Aim of the exercise
Summarize the fuel discussion in three sentences.

======== Document text

The only time I've ever seen microbiological activity in tanks has been in fuel storage hydrocarbon gas tanks, diesel, etc.. If tanks are not sumped regulary just like you do on pre-flight, the water that condenses or infiltrates from somewhere will develop into a substantial layer (Think fuel tanks on a ship... water added as fuel is consumed for ballast as an example). This water layer on the bottom is where microorganisms will get a foot-hold.
Very happy to discuss, offer opinion, etc as desired on this topic. Be Safe and Well - Phil
Hi Phil,
My information came from a talk a petrochemical engineer gave at a joint SME/ASM meeting in Grand Rapids, MI whew - some 10-12 years or so ago. I had my personal experience using E-85 to clean the fuel system of a chain saw and seeing the oil separate from suspension in the unused fuel remaining in a milk jug. I asked of this and it was he that went into the whole phase change & polar charge - organic chemistry realm that most of us had not dealt with since high school/college chemistry. If something was stated wrong - or - interpreted improperly - I certainly do appreciate any discourse on your part. I enjoy learning.
I owned several different businesses over the past 40+ years in metalworking, manufacturing and mining. My neighbor operates a dry marine service. I also worked more recently for a few years in a materials consulting lab. I have seen the results of microbiological activity in fuel on a number of occasions. Some personal - in gasoline and diesel fuel systems and one from my neighbor on a boat. While at the lab, we had a marine surveyor who was dealing with a boat that had an effected fuel system. It entered discussion with my boss as he had brought us the most vivid example of anaerobic pitting I will likely ever see - a stainless steel propeller shaft from a twin screw boat that had been moored in mud against the river bank. The pits were so severe that the shaft broke from fatigue and a portion of shaft and the prop were lost. I still have the scrap part of that shaft. I'd like to see the prop and piece of shaft that are lying on the bottom of Lake Michigan.
As I mentioned earlier, I've watched for this and in the past 10+ years of using E85 in cars and boats I've seen maybe 3 cases of actual phase separation. All three were in boats that were docked full time and left to sit for months. I've never seen it in an automobile. Even in the deep South where we see very high humidity.
Another thing- "pump" E85 is not very consistent, with it showing between e70 and e90. This is fine for most applications. However for highly tuned turbo cars we mixed our own from verified E100 and 87oct pump gas.
I would likely do the same for an aircraft, although one fitted with a flex fuel sensor making the fuel and timing corrections would likely work just fine.

================
======== Data extract

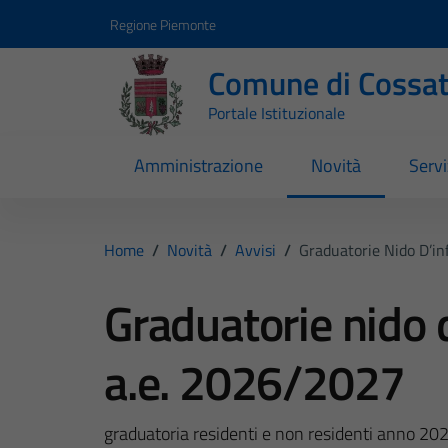
Vai ai contenuti
Vai al footer
Regione Piemonte
Comune di Cossa
Portale Istituzionale
Amministrazione
Novità
Servi
Home
/
Novità
/
Avvisi
/
Graduatorie Nido D’i
Graduatorie nido 
a.e. 2026/2027
graduatoria residenti e non residenti anno 2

================

Result for this task
One writer says microbial growth in fuel tanks starts in the water layer that builds up at the bottom when tanks are not drained regularly. A reply draws on decades of work in metalworking, manufacturing, mining and a materials lab, including a stainless steel propeller shaft so badly pitted that it broke from fatigue. The discussion also reports only about three cases of phase separation in more than 10 years of using E85 in cars and boats, all in boats left docked for months, and notes that pump E85 ranges from E70 to E90.